Every day I worry about my teenagers.
I worry about them, and their peers, in ways that I never expected.
I’m not surprised that I worry about them, but I’m very surprised about the things I worry about most. I was prepared to worry about totally different things than what the reality of parenting teenagers today actually is.
My teenagers are thoughtful, kind, compassionate, accepting, intelligent, hardworking human beings. They do not fly off the handle constantly or treat every word from my mouth with disdain. My teenagers get good grades, and complete assignments without drama. They are involved in extracurriculars. We go to church. They are not out partying or breaking curfew. They are well-liked. I have been delighted to find that I love their teenage-selves every bit as much as I loved their baby/toddler/preschool/child-selves.
But I still worry about them every single day. I worry for their very lives, and I just didn’t know that this is what I would worry about.
I didn’t know that I would worry that they will be gunned down at school.
I didn’t know that I would worry that suicide will touch our lives, either directly, or through another kid we care about.
I didn’t know that I would worry about even speaking that sentence because of the judgment it invites.
Adrenaline floods my heart every time I receive an email or phone call from the high school. I worry when I get a text from my son during the day. Is he in danger or does he need money for an AP exam tomorrow? It wasn’t always like this. I was in high school when Columbine happened, but we didn’t carry that visceral fear with us in our backpacks every day, wondering if we were carrying enough textbooks to stop bullets. It was a horrific rarity, but it is no longer rare and it follows us everywhere now; school, church, the movies, concerts. Will this be the last time I tell him goodnight? Will he still be there when it comes time to pick him up? I never know.
I hold my breath when my child awaits a return text from a kid who is struggling. I worry because mental health services are so hard to access, even when you know your child needs the support. The wait times and costs are unacceptable. I worry because parents don’t always listen to their kids, and because the stigma attached to things like depression and anxiety and suicidal ideation is still so strong it stops people from getting help. I worry because families become isolated when they struggle under the weight of these things. Parents don’t bond over them the way they once bonded over dirty diapers and sleepless nights, but they need the support much more desperately.

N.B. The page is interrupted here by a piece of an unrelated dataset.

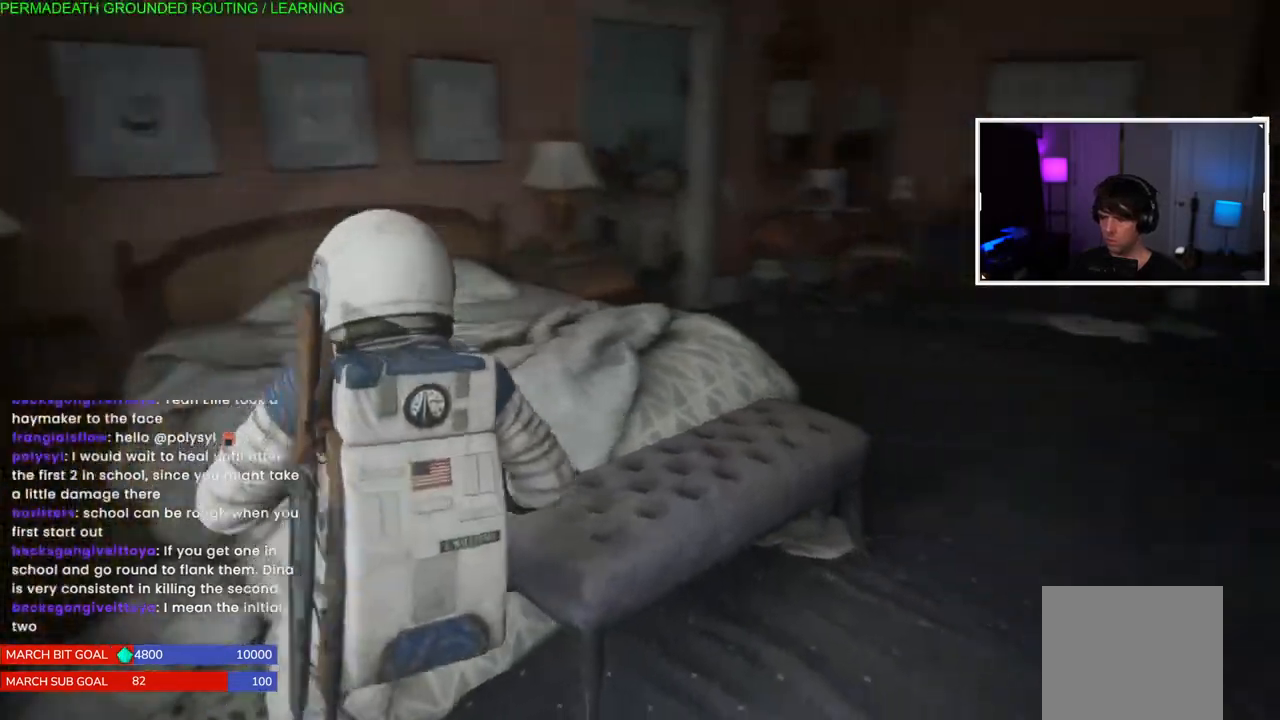
{"buttons": ["L1"], "left_stick": "up-right", "right_stick": "right", "events": [[100, "left_stick", "down-left"], [317, "left_stick", "down-right"], [367, "left_stick", "right"], [467, "left_stick", "up-right"]]}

I always knew I would worry about my teenagers, but nobody told me it would be this way, that the most prevalent concern would be death. Is it a secret? Or are these issues something that the generations before us did not have to carry in their hearts every day? I don’t know the answers, but I want to know the parents who are coming up behind me that this is where we live now. Teen suicide has risen dramatically. Mass shootings are too frequent. Our kids carry all of these concerns, too. Change is slow, even when we know what needs to change. I don’t have the answers, but it starts by have to find a way to talk about these things.
We have to support our kids and each other, and move these issues from darkness into light. This is how we start.